This Georgia Tech-Sprung Nanomaterials Startup Could Stop Smartphones From Exploding — and Much More

Carbice

When Georgia Tech engineering professor and entrepreneur Baratunde Cola started working with nanomaterials as an engineering Ph.D student in the early 2000’s, he knew it would be a wide-open field. But when he dug into the properties of the carbon nanotube, a structure first discovered just 10 years prior, he saw the opportunity of “one of the most magical materials the Earth has ever seen.”

Carbon nanotube is unique in terms of physical, electronic, and mechanical properties — stronger but lighter than steel, far more conductive of heat or electricity than copper. The nanotube is tiny, with a diameter measuring about 10,0000 times smaller than a human hair. Cola says he first began working with the material at the same time he began seeing the massive issues electronic device makers were having with heat dissipation.

Electronics are getting more powerful, and in many cases, smaller, to meet the demands of the consumer market.

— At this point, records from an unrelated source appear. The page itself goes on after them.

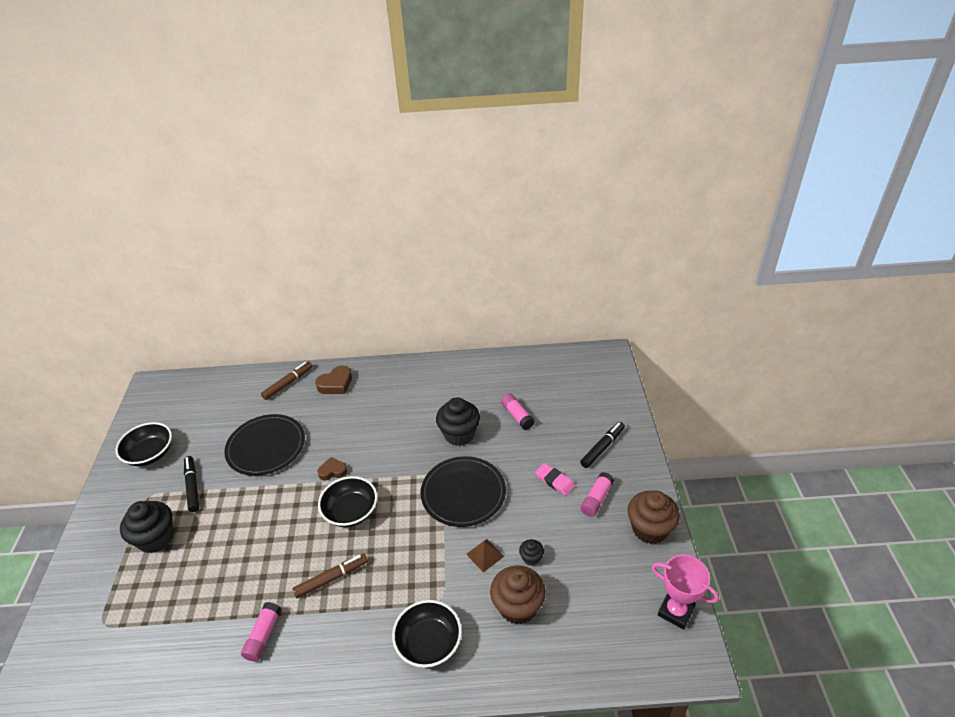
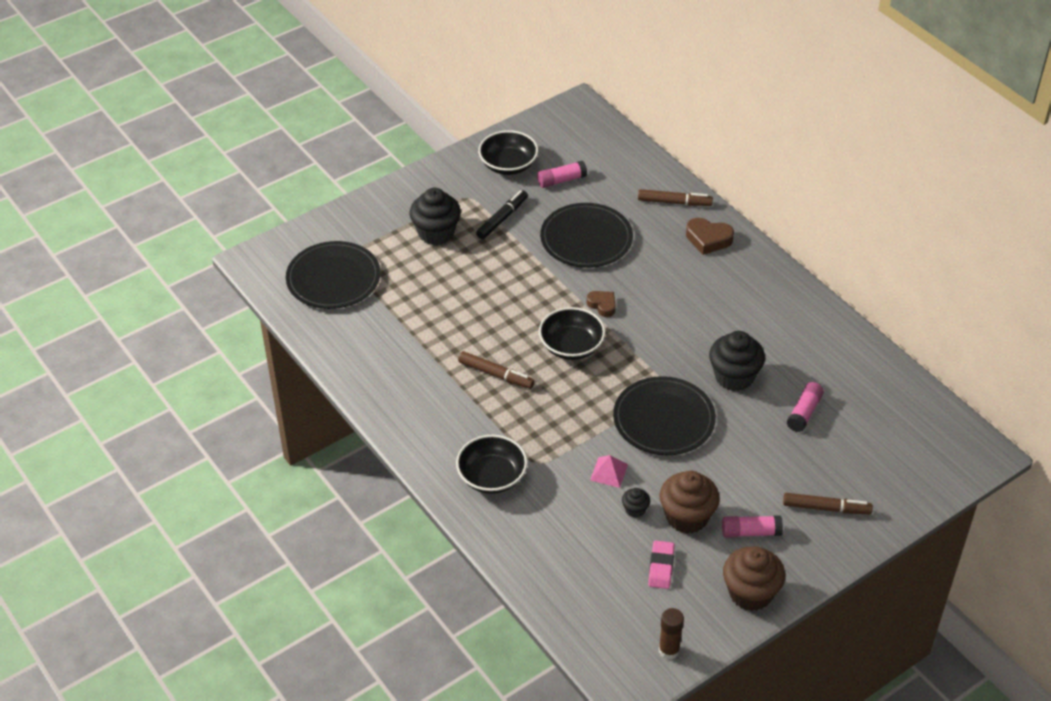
camera: 55 degrees right, 5 degrees up
(114, 648) = (333, 278): none -> black plate
(263, 636) = (412, 363): pink glue stick -> pink glue stick (561, 180)
(485, 555) = (609, 472): brown pyramid -> pink pyramid
(518, 607) = (576, 524): brown cupcake -> brown cupcake (687, 517)
(554, 481) = (743, 486): pink eraser -> pink eraser (661, 567)
(602, 447) = (826, 508): black marker -> brown marker
(675, 611) = (669, 650): pink trophy -> brown glue stick

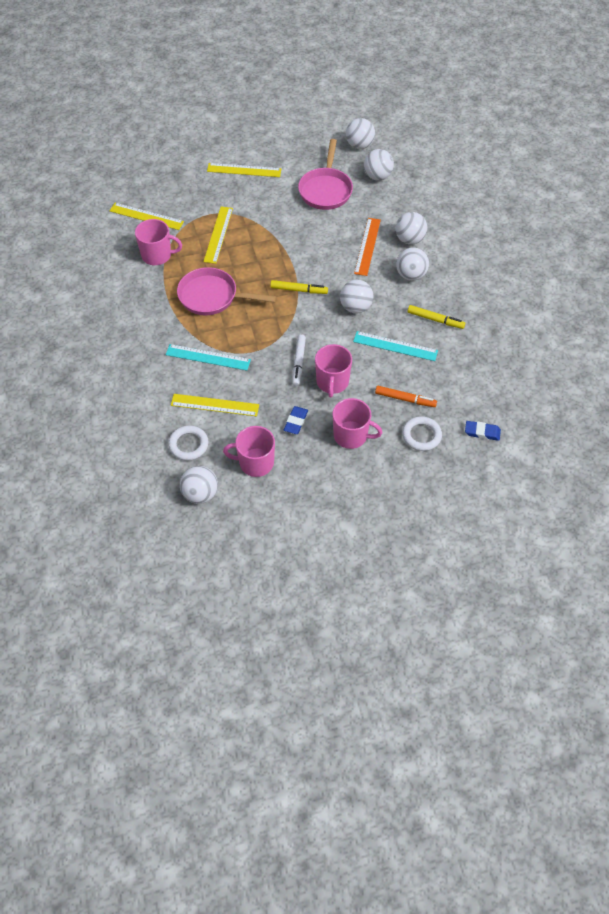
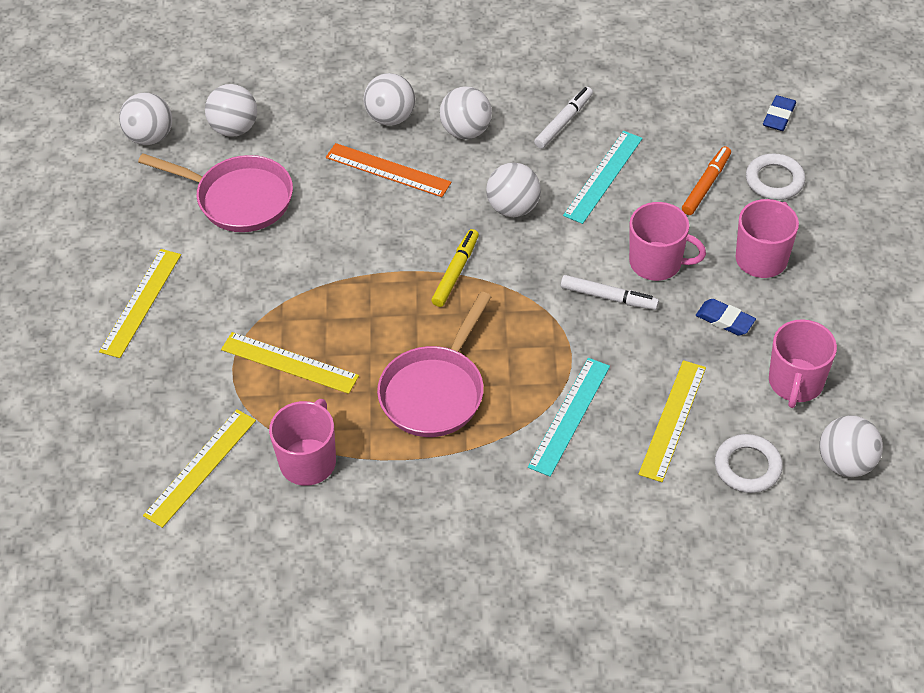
camera: 75 degrees left, 5 degrees down
(435, 320) = (564, 122): yellow marker -> white marker

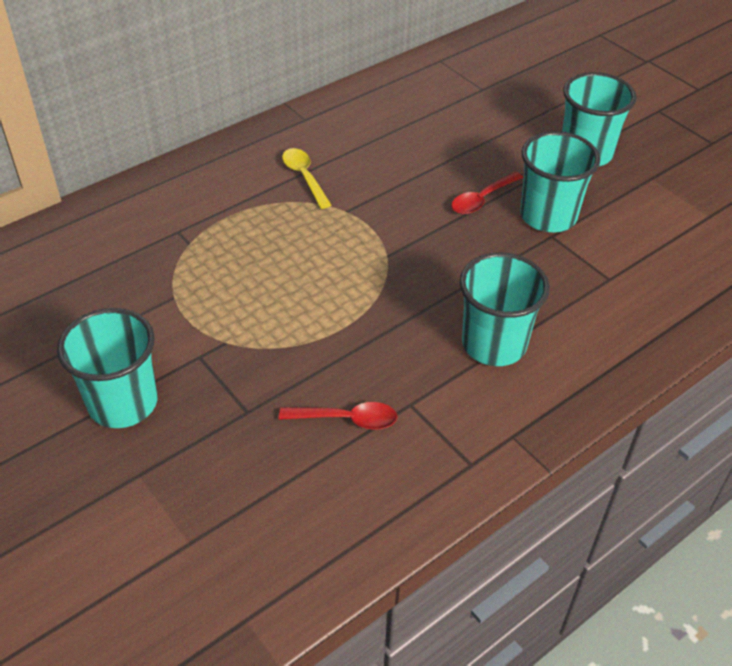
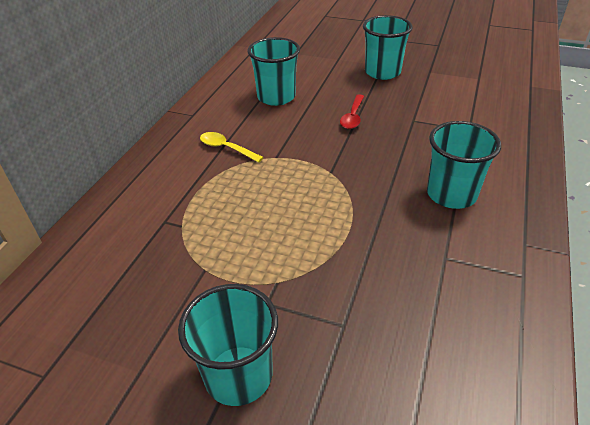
camera: 30 degrees left, 5 degrees down
(347, 419) = (417, 290): red spoon -> none
(548, 216) = (399, 111): turquoise cup -> turquoise cup (276, 97)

But packing all those heat-generating components together creates an opportunity for the device to overheat — or in some cases, as with Samsung’s Galaxy Note 7 phones earlier this year, even catch on fire.

Cola saw the connection far before any phones exploded.

“I started looking at the carbon nanotube for heat removal in 2001. I thought if we could figure out a way to take this material and put it in product form, we could address this emerging heat problem,” says Cola.

Cola continued his research at Georgia Tech’s Institute for Electronics and Nanotechnology. Using carbon nanomaterial, he developed a thermal tape that, when used  in electronics instead of existing materials that hold parts together, provides far-improved heat dissipation.

The tape is eight times more conductive than any other material — in fact it’s the only tape in the world where the adhesive improves heat removal. It’s 10 times stronger than steel.

Now Cola has commercialized his research and is selling the tape through his startup, Carbice (Carbon Interfaces Cooling Electronics).

Carbice holds three patents and is an ADTC (Advanced Technology Development Center) Accelerate company; the manufacturing facility itself is located in Tech Square. They recently pulled in a $1.5 million seed round to scale production of the product and deliver to their first clients.

And though the obvious example may be exploding smartphones, Cola says they are actually tackling a much larger (literally) problem first: the heat dissipation needs of large telecommunications satellites. Using the tape instead of the existing products that satellite manufacturers employ to keep parts together (which Cola compares to Elmer’s glue), Carbice can save them millions of dollars.

“Using our tape to deal with the heat produced by the hundreds of components in satellites drops the materials cost by 46 percent, the total cost by 1-3 percent,” says Cola. “When you think of companies that are looking to produce these on a huge scale, we’re an enabling technology.”

In addition to the initial clients in the satellite industry, Cola’s team is also advance prototyping with customers in semiconductor tests and home gateway markets. Considering the demand in the consumer electronics market globally — projected to more than double to $3 trillion in 2020, driven by rising Internet penetration in developing countries and a growing middle class — the sky is the limit.

Carbice has also received grants from the National Science Foundation and the Army Research Lab. Cola says the team will continue to expand production capacity and make strategic investments in marketing and business development.